= NorthMet Deposit =

The NorthMet Deposit is a deposit of minerals located in northeastern Minnesota contained within the geological region known as the Duluth Complex. The minerals contained in the deposit include copper, nickel, platinum, silver, palladium, and titanium.

==Background==
The NorthMet Deposit is located at the eastern end of the Mesabi Iron Range in St. Louis County, Minnesota near the cities of Babbitt and Hoyt Lakes. Geologists have discovered that the deposit contains copper, nickel, silver, platinum, titanium, and palladium. Geologists estimate that the deposits totals about four billion tons and could be worth of one trillion dollars. The precious metals contained within the deposit are essential for items such as computers, cell phones, and cars. The rights to this deposit can be privately leased and are currently being leased by Polymet Mining Corporation.

==Controversy==

Although PolyMet controls the rights to the deposit, there is much controversy about whether they should be able to mine it. These minerals would be harvested through the traditional Polymet Mining Corporation process. The problem with mining these types of minerals using this process is that the minerals contain sulfites which can cause acid mine drainage or mercury related problems. This causes the water from the surrounding areas including the Boundary Waters Canoe Area Wilderness to not be up to Minnesota water standards.
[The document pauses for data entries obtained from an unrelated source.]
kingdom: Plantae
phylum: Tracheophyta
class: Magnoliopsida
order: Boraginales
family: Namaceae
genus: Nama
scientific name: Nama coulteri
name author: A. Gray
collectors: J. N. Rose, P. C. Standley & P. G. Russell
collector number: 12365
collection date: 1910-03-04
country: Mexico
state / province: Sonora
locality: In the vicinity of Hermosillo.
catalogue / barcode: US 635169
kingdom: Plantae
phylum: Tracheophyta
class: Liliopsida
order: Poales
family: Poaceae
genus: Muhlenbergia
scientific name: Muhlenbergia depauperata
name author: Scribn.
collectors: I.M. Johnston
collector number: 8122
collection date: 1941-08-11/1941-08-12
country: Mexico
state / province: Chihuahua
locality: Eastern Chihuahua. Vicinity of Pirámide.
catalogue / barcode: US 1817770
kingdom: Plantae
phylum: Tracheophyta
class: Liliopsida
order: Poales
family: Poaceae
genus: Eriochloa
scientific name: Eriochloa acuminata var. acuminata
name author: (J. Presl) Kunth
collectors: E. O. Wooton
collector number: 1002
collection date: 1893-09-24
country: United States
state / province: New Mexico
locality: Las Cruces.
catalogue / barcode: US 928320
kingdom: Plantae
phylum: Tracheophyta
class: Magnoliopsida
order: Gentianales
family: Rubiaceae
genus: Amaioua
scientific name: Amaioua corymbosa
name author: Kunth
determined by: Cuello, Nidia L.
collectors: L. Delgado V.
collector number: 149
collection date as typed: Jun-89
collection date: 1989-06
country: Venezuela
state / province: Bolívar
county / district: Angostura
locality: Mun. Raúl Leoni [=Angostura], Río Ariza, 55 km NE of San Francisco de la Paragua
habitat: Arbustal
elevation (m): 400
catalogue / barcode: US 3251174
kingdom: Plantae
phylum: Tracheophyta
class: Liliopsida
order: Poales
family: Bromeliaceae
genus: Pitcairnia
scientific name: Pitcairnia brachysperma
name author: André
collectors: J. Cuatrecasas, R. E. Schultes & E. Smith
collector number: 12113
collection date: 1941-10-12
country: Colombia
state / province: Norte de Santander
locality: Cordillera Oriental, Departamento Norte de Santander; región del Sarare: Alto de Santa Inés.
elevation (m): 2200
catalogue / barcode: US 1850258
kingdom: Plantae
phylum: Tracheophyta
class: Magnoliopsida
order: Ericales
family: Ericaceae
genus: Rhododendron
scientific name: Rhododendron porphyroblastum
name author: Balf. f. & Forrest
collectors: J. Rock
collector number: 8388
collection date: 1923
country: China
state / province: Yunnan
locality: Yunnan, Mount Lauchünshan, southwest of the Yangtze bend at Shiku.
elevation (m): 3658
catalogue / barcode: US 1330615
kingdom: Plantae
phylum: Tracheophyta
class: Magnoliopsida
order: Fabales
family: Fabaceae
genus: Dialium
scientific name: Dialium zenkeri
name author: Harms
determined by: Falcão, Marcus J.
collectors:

Therefore, the water must be treated before it will be usable and safe to drink. The amount of time that this water will need to be treated is unclear, as it can't be modeled. Proponents of mining the deposit think that the economic benefit would outweigh the possible environmental costs. The debate is the largest Minnesota's DNR has ever seen, with the public filing more than 49,000 comments on the issue.